The sale raised, however, a number of questions:
- The sale was done without conducting an obligatory tender. This appears to raise issues under the Law on Privatisation in Russian Federation, as no other organisation was able to buy the shares.
- Because VTB is 75% owned by the Russian state, it should arguably not have acted as a purchaser in a privatisation transaction.
- Unusually, VTB did not conduct a mandatory tender offer to buy out the minority shareholders in the Bank – something which is arguably required by the Law on Joint Stock Companies.
- Had VTB conducted such a tender offer and bought 100% of shares in Bank of Moscow, under the Law on Banks and Banking Activities in Russian Federation VTB would likely have been declared bankrupt, as its capital adequacy ratio would have fallen to 8% compared with the minimum required level of 10%.
Following VTB’s questionable takeover, the internationally experienced management of Bank of Moscow, including its President Andrey Borodin, was replaced by people apparently close to both the management of the state-owned VTB and the Moscow political regime. VTB’s Chairman Andrey Kostin and first deputy Mikhail Kuzovlev became the Bank’s Chairman of the Board of Directors and President, respectively.
1995: The Moscow City Government establishes the Moscow Municipal Bank – Bank of Moscow.
- Bank of Moscow’s commercial expansion progresses rapidly. Its relationship with the City of Moscow changes to reflect its increasingly independent shareholding and management arrangements.
- The Bank’s management is given substantial additional powers.
2006: A change in banking law requires all shareholders in financial institutions to disclose information on their stakes in such institutions.
August 2006: J. P. Morgan International Finance Limited, part of JPMorganChase, becomes a minority shareholder of the Bank of Moscow.
- The stake held in Bank of Moscow by the Moscow City Government is reduced to 46.6%.
- The number of the City’s representatives on the Bank’s Board is reduced from nine to seven members (out of a total of 13).
Early 2010: Goldman Sachs and Credit Suisse Group AG acquires 3.88 percent and 2.77 percent stakes respectively in the Bank of Moscow.
September 2010: A high-level political reshuffle results in the replacement of the long-standing Mayor of Moscow.
December 2010: An investigation begins into a loan to a customer of the Bank’s, a development company called Premier Estate Company, and the Audit Chamber of Russian Federation announces that it is launching an audit of Bank of Moscow at the request of the new Moscow Mayor.
27 February 2011: The Government of Moscow sells its 46.6% stake in Bank of Moscow to VTB, raising a number of questions.
Bank of Moscow is Russia’s 5th largest bank by assets and capital. It was founded in 1995 and employs over 9,000 people.

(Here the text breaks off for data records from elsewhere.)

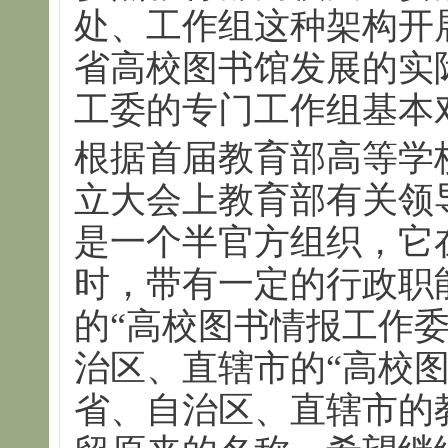
处、工作组这种架构开
省高校图书馆发展的实
工委的专门工作组基本
根据首届教育部高等学
立大会上教育部有关领
是一个半官方组织，它
时，带有一定的行政职
的“高校图书情报工作
治区、直辖市的“高校
省、自治区、直辖市的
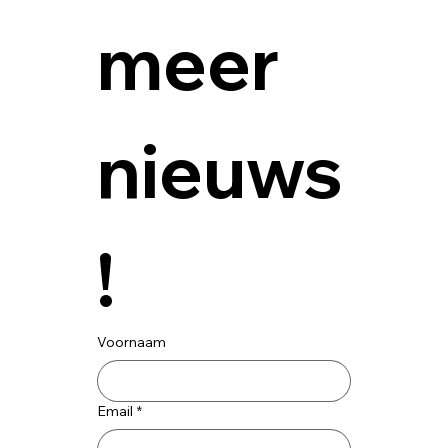
meer 
nieuws
!
Voornaam
Email
*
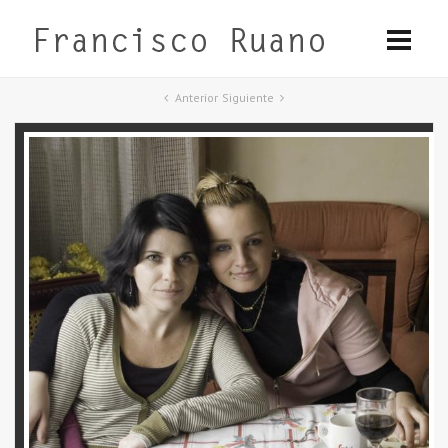
Anterior
Siguiente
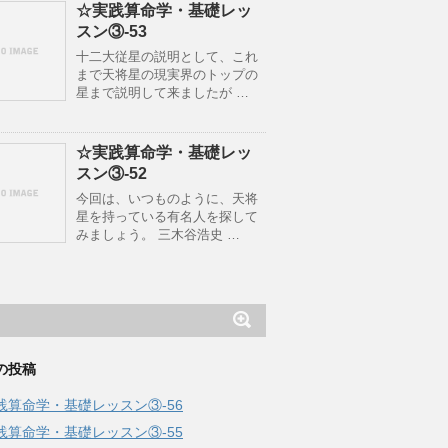
☆実践算命学・基礎レッ
スン③-53
十二大従星の説明として、これ
まで天将星の現実界のトップの
星まで説明して来ましたが …
☆実践算命学・基礎レッ
スン③-52
今回は、いつものように、天将
星を持っている有名人を探して
みましょう。 三木谷浩史 …
の投稿
践算命学・基礎レッスン③-56
践算命学・基礎レッスン③-55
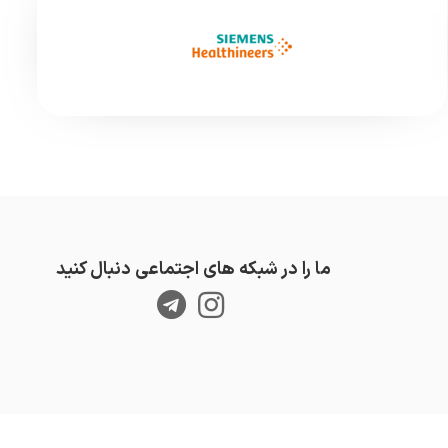
ما را در شبکه های اجتماعی دنبال کنید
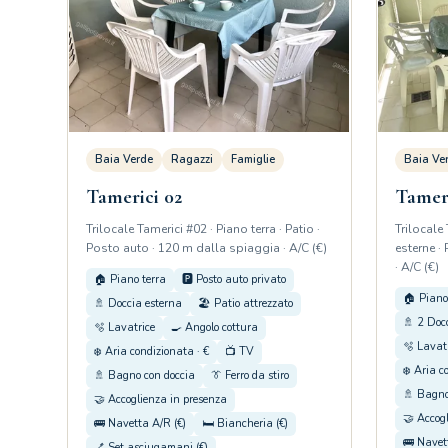
Baia Verde
Ragazzi
Famiglie
Baia Ve
Tamerici 02
Tameri
Trilocale Tamerici #02 · Piano terra · Patio ·
Trilocale 
Posto auto · 120 m dalla spiaggia · A/C (€)
esterne ·
· A/C (€)
🏠 Piano terra
🅿️ Posto auto privato
🏠 Piano
🚿 Doccia esterna
🏖️ Patio attrezzato
🚿 2 Doc
🫧 Lavatrice
🍳 Angolo cottura
🫧 Lavat
❄️ Aria condizionata · €
📺 TV
❄️ Aria c
🚿 Bagno con doccia
👔 Ferro da stiro
🚿 Bagno
🤝 Accoglienza in presenza
🤝 Accog
🚌 Navetta A/R (€)
🛏️ Biancheria (€)
🚌 Navet
🪥 Set asciugamani (€)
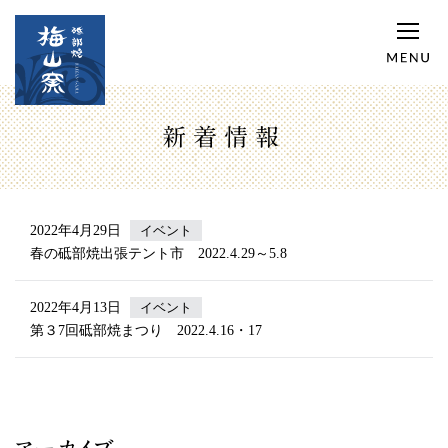
新着情報
2022年4月29日
イベント
春の砥部焼出張テント市 2022.4.29～5.8
2022年4月13日
イベント
第３7回砥部焼まつり 2022.4.16・17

The bank has 381 branches in Russia, covering practically all major economic centres.
It provides services to over 100,000 corporate clients and over nine million private customers.
Bank of Moscow has five foreign subsidiaries:
- BM Bank (Ukraine)
- Bank Moscow-Minsk (Belarus)
- AS Latvijas Biznesa Banka (Latvia)
- AS Eesti Krediidipank (Estonia)
- Bank of Moscow — Belgrade (Serbia)
The Bank also has a representative office in Frankfurt am Main, Germany.